## PASSAGE FOR REVIEW:

Scientific classification
- Kingdom: Plantae
- Clade: Tracheophytes
- Clade: Angiosperms
- Clade: Eudicots
- Clade: Rosids
- Order: Fabales
- Family: Fabaceae
- Subfamily: Caesalpinioideae
- Clade: Mimosoid clade
- Genus: Acacia
- Species: A. evenulosa
- Binomial name: Acacia evenulosa Maslin
- Synonyms: Racosperma evenulosum (Maslin) Pedley

= Acacia evenulosa =

- Genus: Acacia
- Species: evenulosa
- Authority: Maslin
- Synonyms: Racosperma evenulosum (Maslin) Pedley

Species of legume

Acacia evenulosa is a species of flowering plant in the family Fabaceae and is endemic to the south of Western Australia. It is a dense, spreading shrub with hairy branchlets, erect, narrowly oblong to linear phyllodes on raised stem-projections, spherical heads of golden yellow flowers and more or less coiled pods.

## EXERCISE REQUIREMENTS:
Continue the Acacia evenulosa description from where it stops. The data entries have nothing to do with this.

## Data entries:
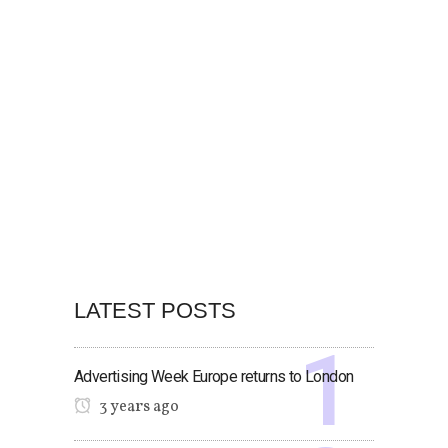
LATEST POSTS
Advertising Week Europe returns to London
3 years ago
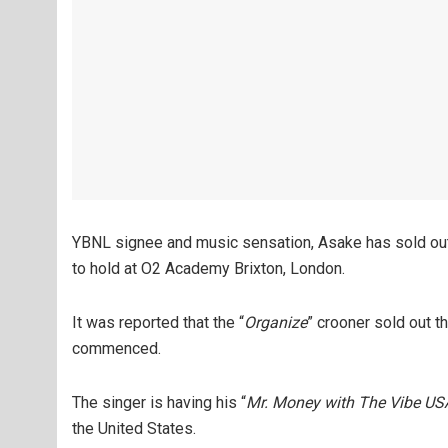
YBNL signee and music sensation, Asake has sold out 
to hold at O2 Academy Brixton, London.
It was reported that the “
Organize
” crooner sold out th
commenced.
The singer is having his “
Mr. Money with The Vibe USA
the United States.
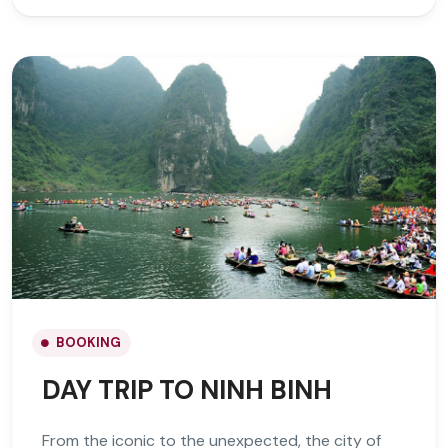
BOOKING
DAY TRIP TO NINH BINH
From the iconic to the unexpected, the city of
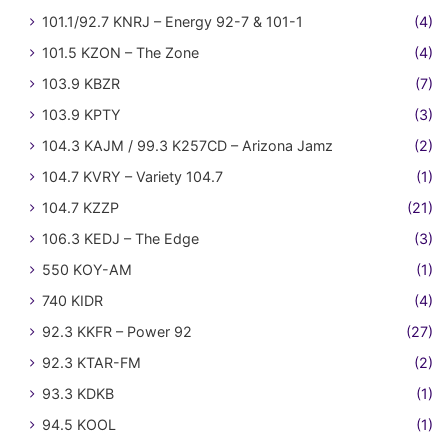
101.1/92.7 KNRJ – Energy 92-7 & 101-1
(4)
101.5 KZON – The Zone
(4)
103.9 KBZR
(7)
103.9 KPTY
(3)
104.3 KAJM / 99.3 K257CD – Arizona Jamz
(2)
104.7 KVRY – Variety 104.7
(1)
104.7 KZZP
(21)
106.3 KEDJ – The Edge
(3)
550 KOY-AM
(1)
740 KIDR
(4)
92.3 KKFR – Power 92
(27)
92.3 KTAR-FM
(2)
93.3 KDKB
(1)
94.5 KOOL
(1)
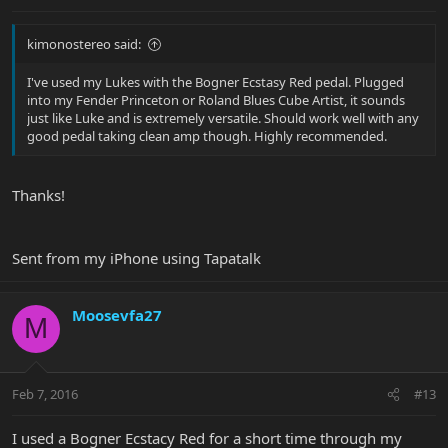
kimonostereo said:
I've used my Lukes with the Bogner Ecstasy Red pedal. Plugged
into my Fender Princeton or Roland Blues Cube Artist, it sounds
just like Luke and is extremely versatile. Should work well with any
good pedal taking clean amp though. Highly recommended.
Thanks!
Sent from my iPhone using Tapatalk
Moosevfa27
M
Feb 7, 2016
#13
I used a Bogner Ecstacy Red for a short time through my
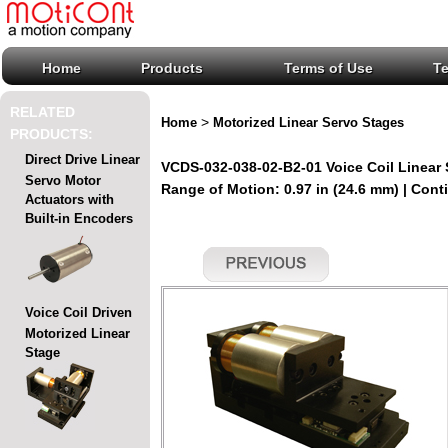
Home
Products
Terms of Use
T
RELATED
>
Home
Motorized Linear Servo Stages
PRODUCTS:
Direct Drive Linear
VCDS-032-038-02-B2-01 Voice Coil Linear
Servo Motor
Range of Motion: 0.97 in (24.6 mm) | Conti
Actuators with
Built-in Encoders
Voice Coil Driven
Motorized Linear
Stage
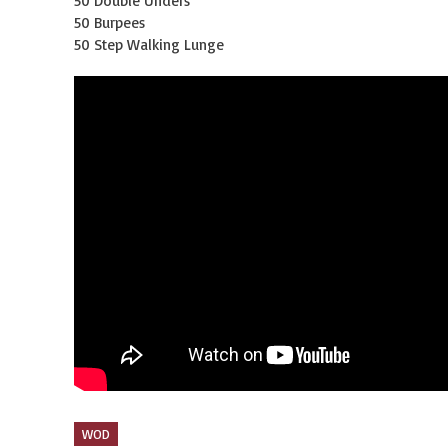
50 Double Unders
50 Burpees
50 Step Walking Lunge
WOD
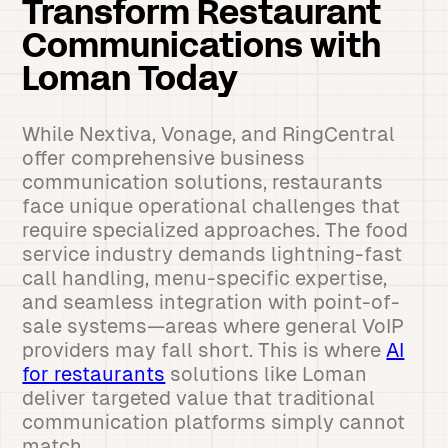
Transform Restaurant
Communications with
Loman Today
While Nextiva, Vonage, and RingCentral
offer comprehensive business
communication solutions, restaurants
face unique operational challenges that
require specialized approaches. The food
service industry demands lightning-fast
call handling, menu-specific expertise,
and seamless integration with point-of-
sale systems—areas where general VoIP
providers may fall short. This is where
AI
for restaurants
solutions like Loman
deliver targeted value that traditional
communication platforms simply cannot
match.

## ANSWER BELOW:
==Description==
Acacia evenulosa is a dense, spreading shrub that typically grows to a height of 0.5–1.7 m and has compressed branchlet at first, often with minute soft hairs towards the end and in the axils. The phyllodes are on raised stem-projections, erect, narrowly oblong to linear, often biconvex, 15–40 mm long and 2–3.5 mm wide. The phyllodes are leathery, glabrous, without a prominent midrib, the lateral veins absent or obscure. There are more or less persistent stipules 1.5–3 mm long at the base of the phyllodes. The flowers are borne in two spherical heads in axils on a peduncle mostly 4–10 mm long, each head 4.0–4.5 mm in diameter with 15 to 22 golden yellow flowers. Flowering occurs in August and September, and the pods are commonly more or less coiled, up to 30 mm long, 4.0–4.5 mm wide, thinly leathery to crusty and glabrous. The seeds are broadly elliptic, 2.5 mm long and glossy grey-brown to dark brown, with a linear to club-shaped aril near the end.

==Taxonomy==
Acacia evenulosa was first formally described in 1999 by Bruce Maslin in the journal Nuytsia from specimens he collected 1 km north of Salmon Gums on the Coolgardie–Esperance Highway in 1983. The specific epithet (evenulosa)means 'lacking veinlets', referring to the obscure or absent lateral veins on the phyllodes.

==Distribution and habitat==
This species of wattle grows on flats and undulating plains growing in sandy, clay, loamy or gravelly soils in low woodland, scrub mallee or low Casuarina scrub, in the Coolgardie, Esperance Plains and Mallee bioregions of southern Western Australia.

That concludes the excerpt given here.